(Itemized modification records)
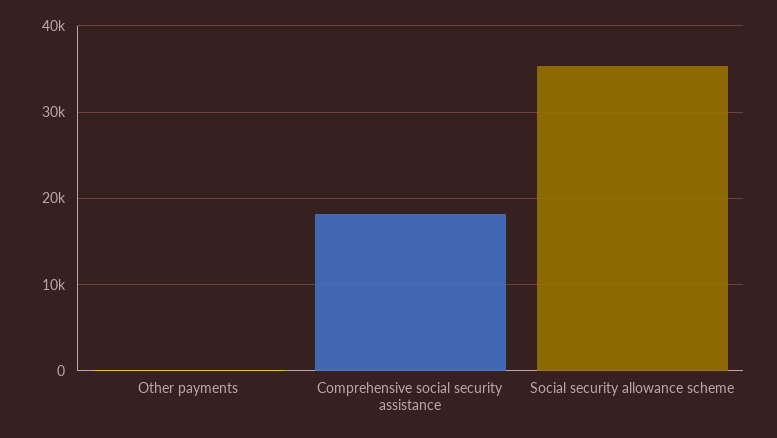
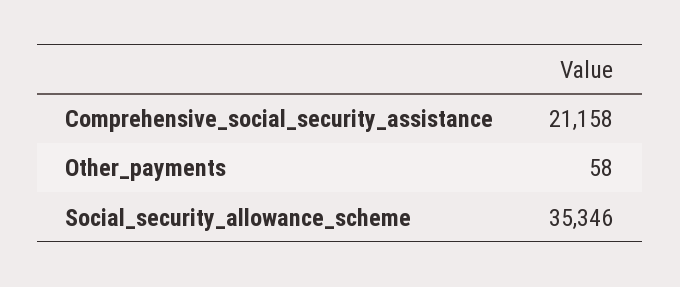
  {
    "Other payments": 58,
-   "Comprehensive social security assistance": 18000,
+   "Comprehensive social security assistance": 21158,
    "Social security allowance scheme": 35346
  }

=== Job item ===
Search the records above for the string "security". Report each line that has it.

=== Result of the task ===
-   "Comprehensive social security assistance": 18000,
+   "Comprehensive social security assistance": 21158,
    "Social security allowance scheme": 35346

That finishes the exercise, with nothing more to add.